• [WORK ORDER]: The output consists only of the lines from the one with "washcloth: present [335,326,391,360]" through the end of the records, each printed exactly, and contains no pictures.

[Stored data entries]
• • • • • • •

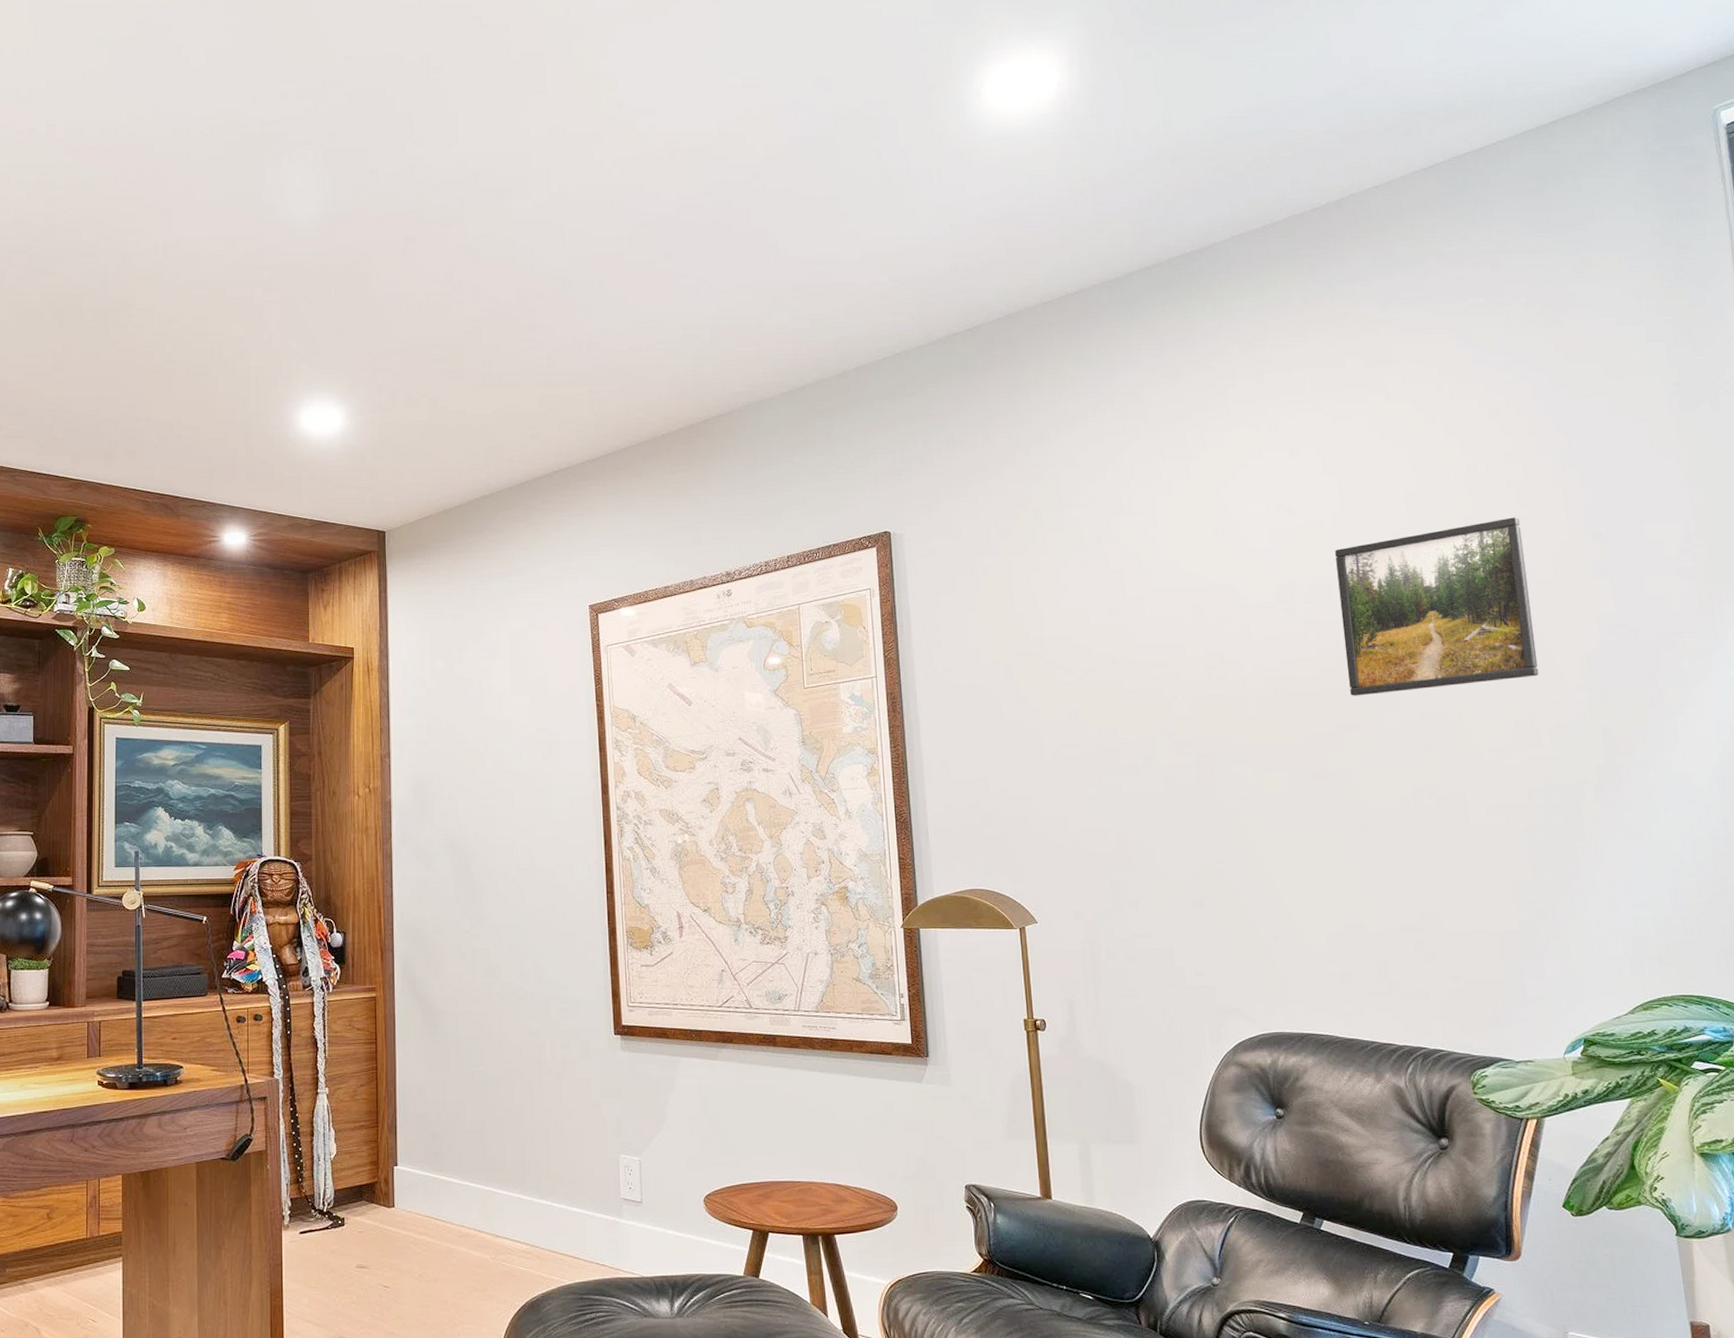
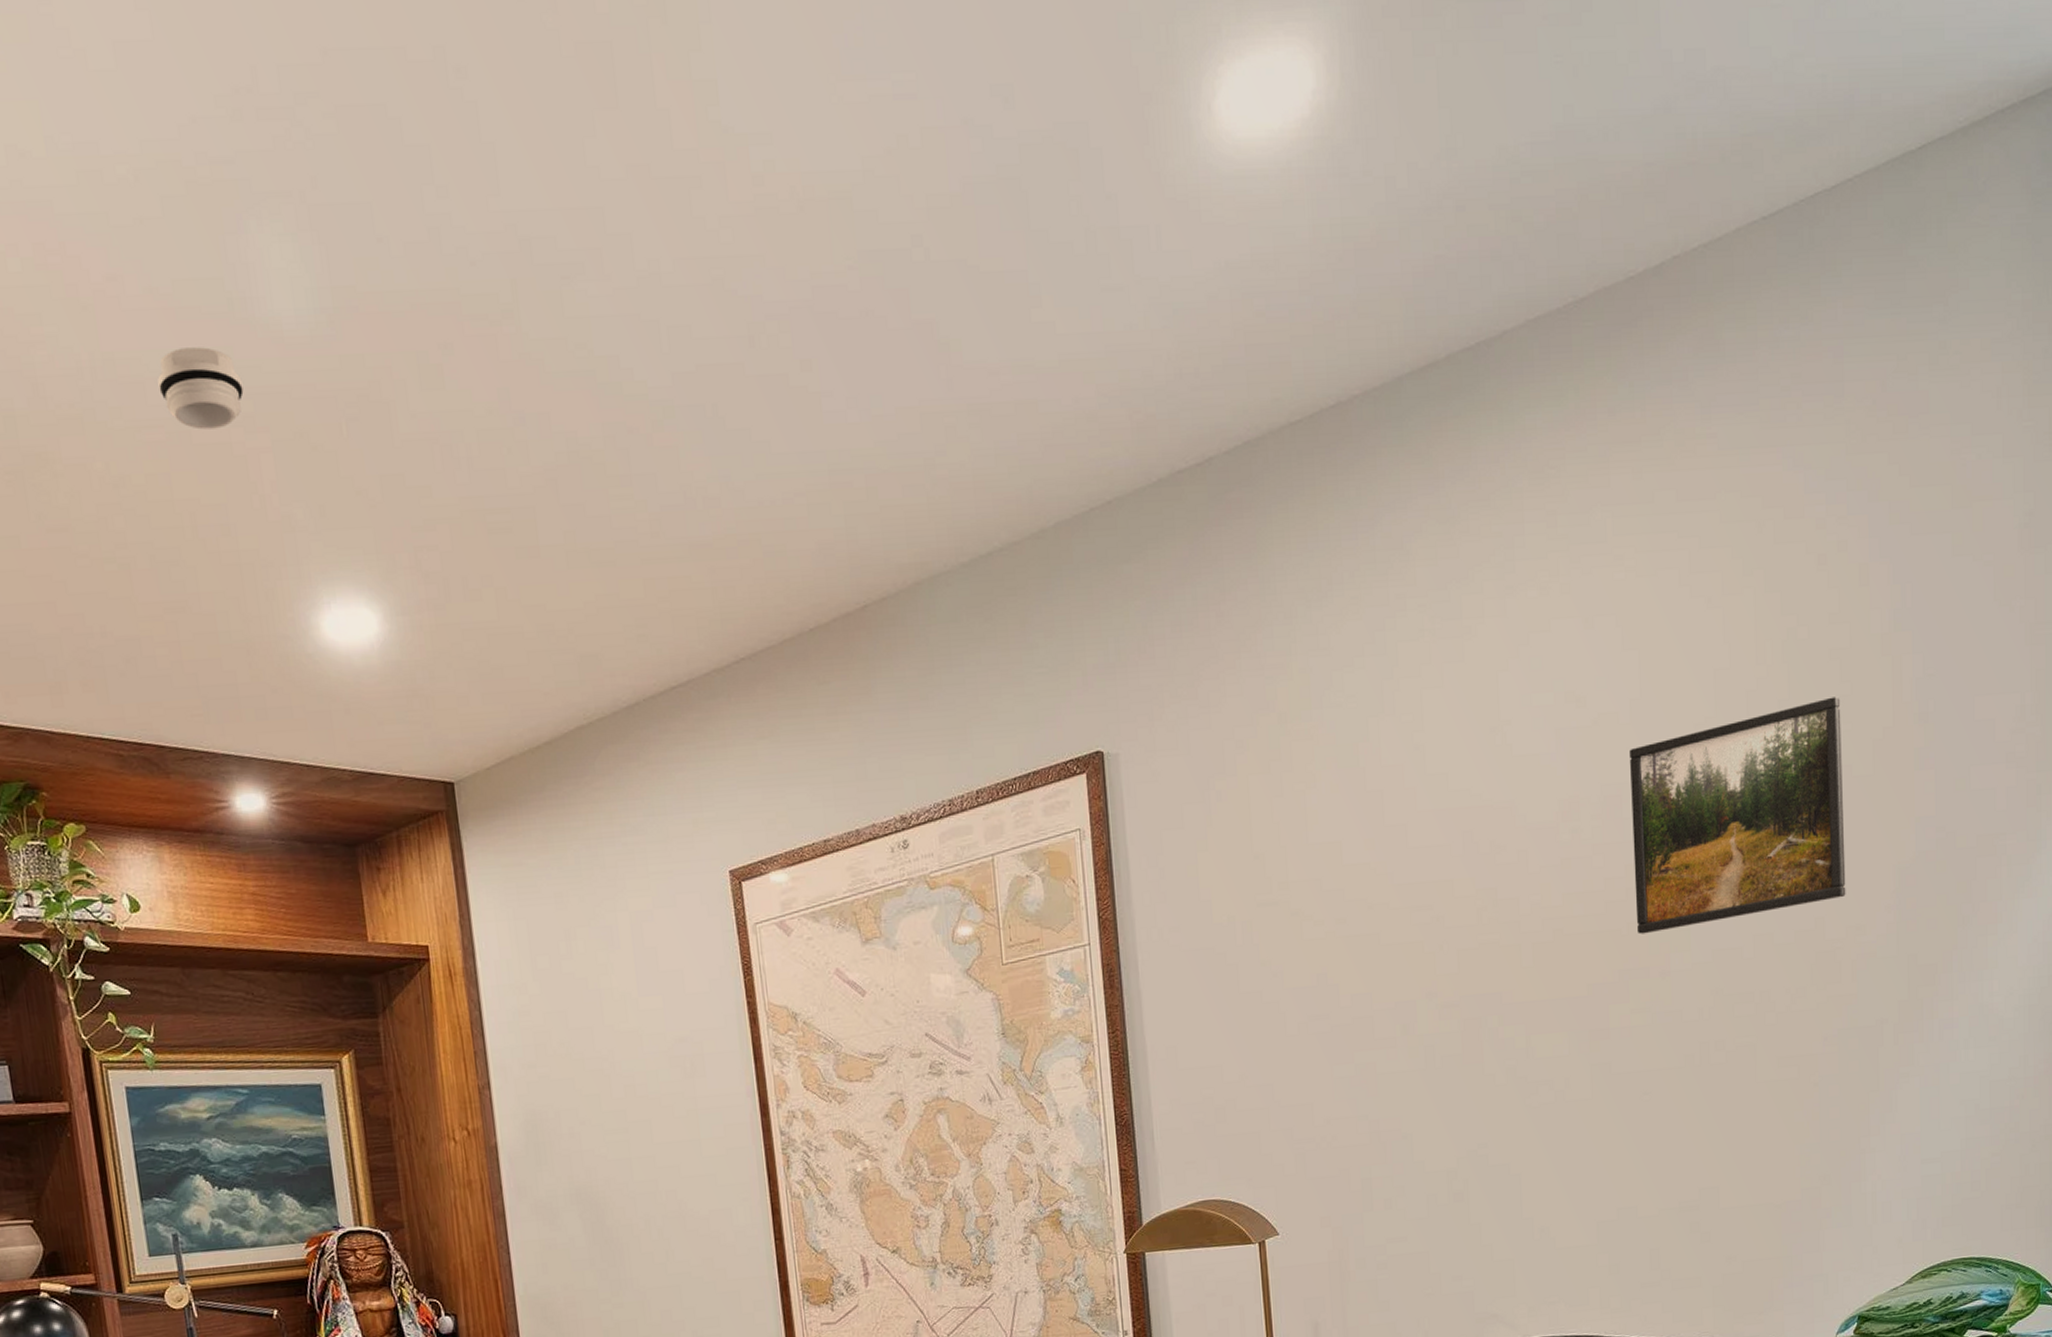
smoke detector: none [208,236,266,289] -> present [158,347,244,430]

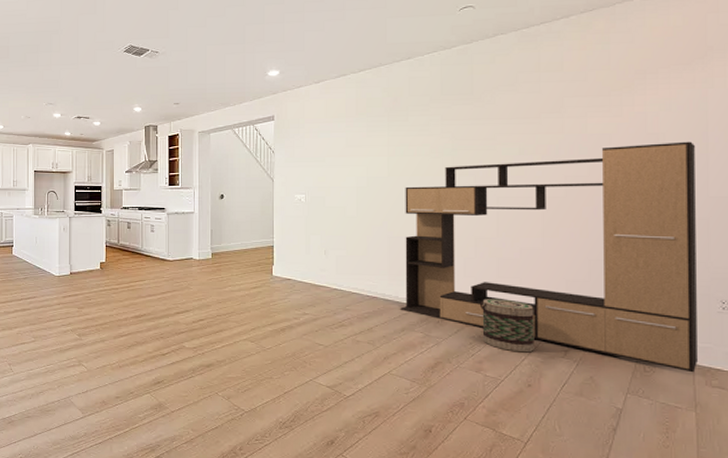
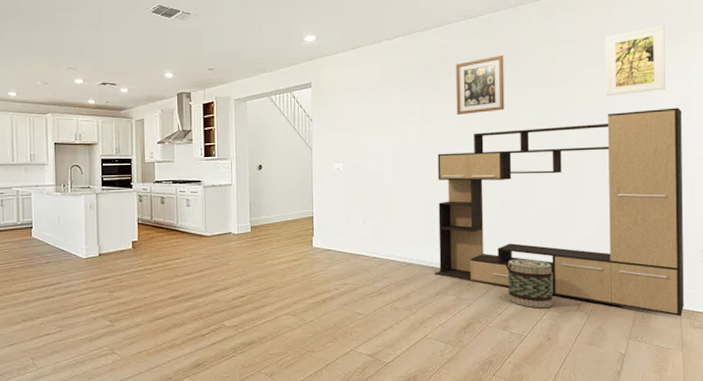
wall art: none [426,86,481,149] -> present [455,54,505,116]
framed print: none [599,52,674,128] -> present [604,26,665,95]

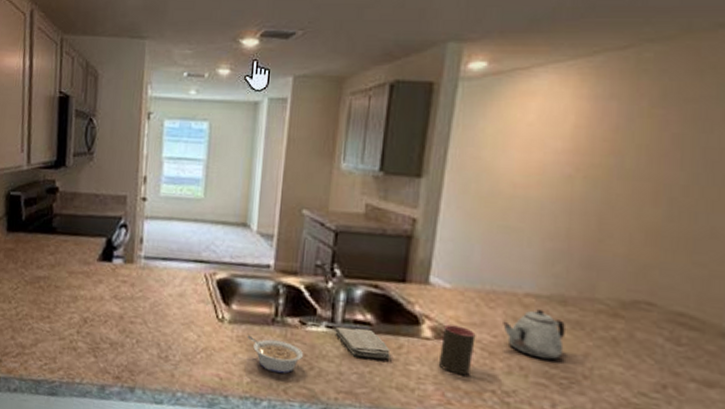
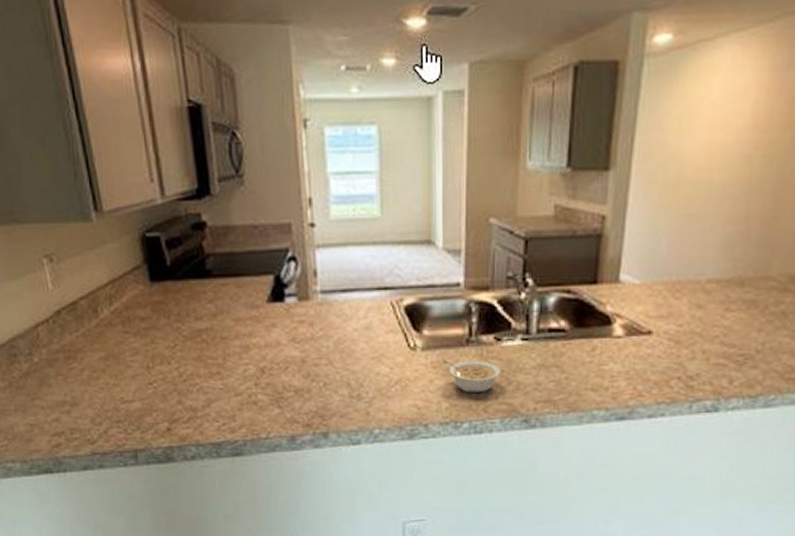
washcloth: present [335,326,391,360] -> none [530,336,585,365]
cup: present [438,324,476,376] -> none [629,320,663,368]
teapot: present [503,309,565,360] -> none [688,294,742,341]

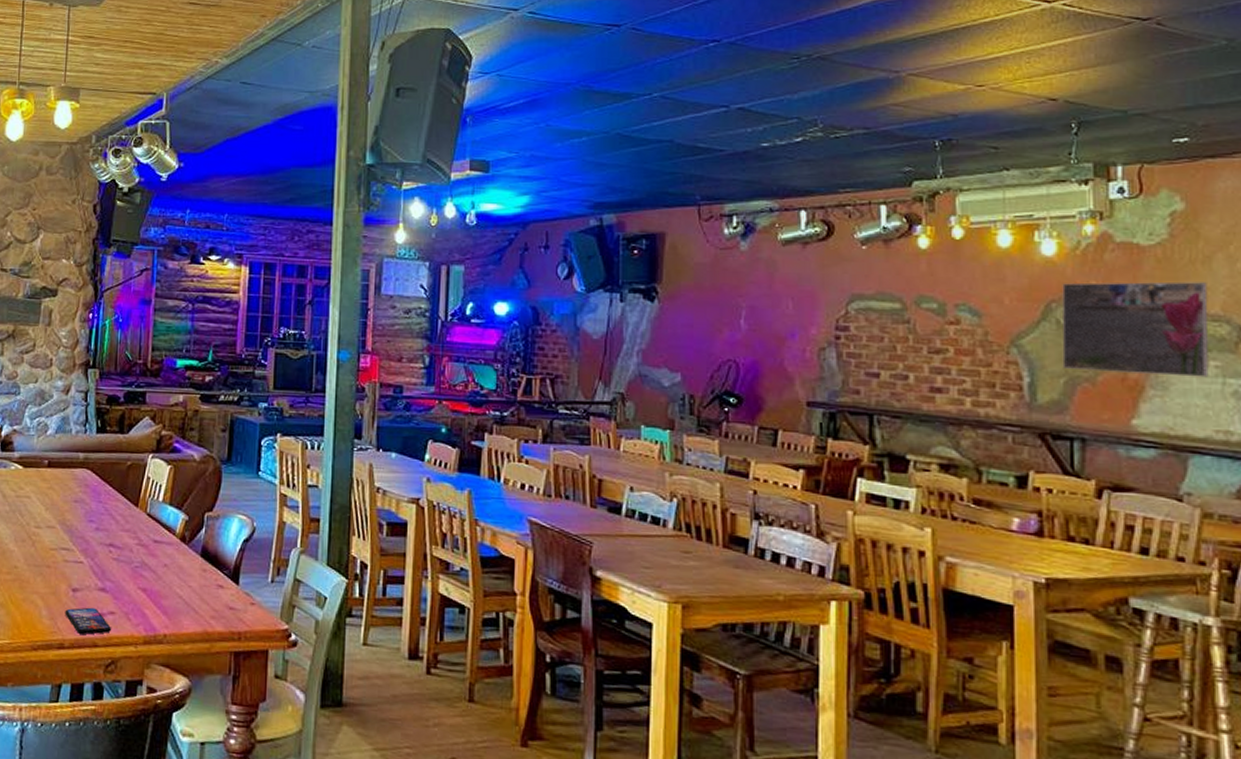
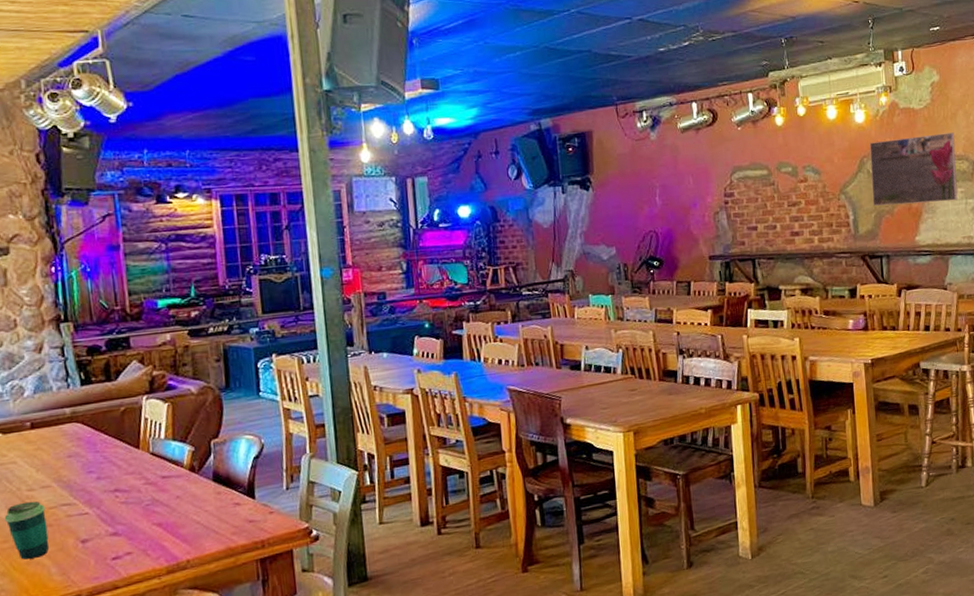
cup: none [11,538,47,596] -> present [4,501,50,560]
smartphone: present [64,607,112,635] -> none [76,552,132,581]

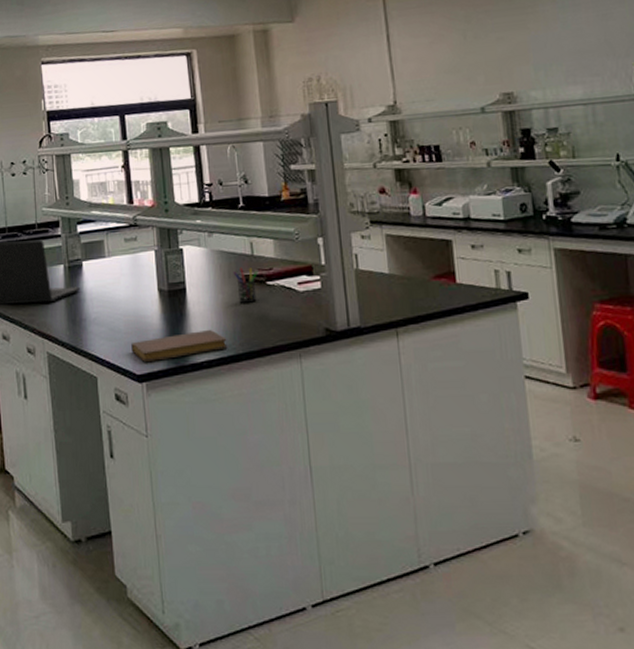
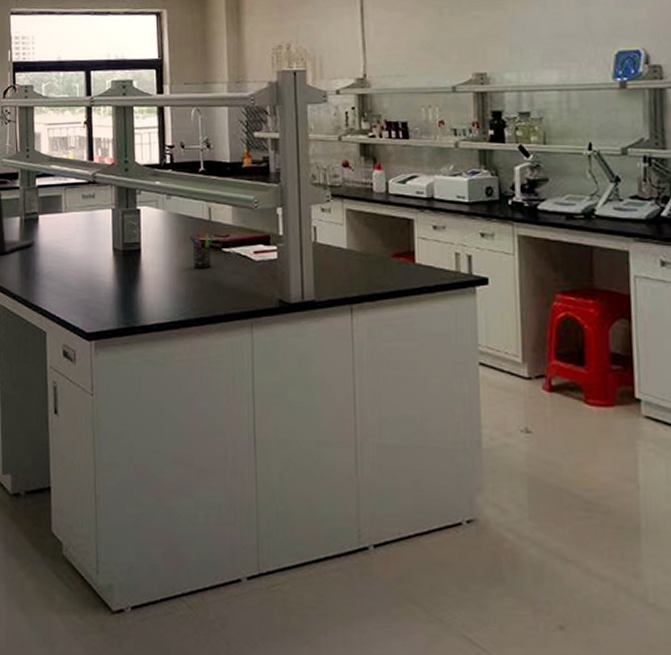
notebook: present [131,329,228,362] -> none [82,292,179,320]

• • • • • • •

• [RESULT OF THIS TASK]:
washcloth: present [335,326,391,360] -> none [530,336,585,365]
cup: present [438,324,476,376] -> none [629,320,663,368]
teapot: present [503,309,565,360] -> none [688,294,742,341]

cup: none [11,538,47,596] -> present [4,501,50,560]
smartphone: present [64,607,112,635] -> none [76,552,132,581]

notebook: present [131,329,228,362] -> none [82,292,179,320]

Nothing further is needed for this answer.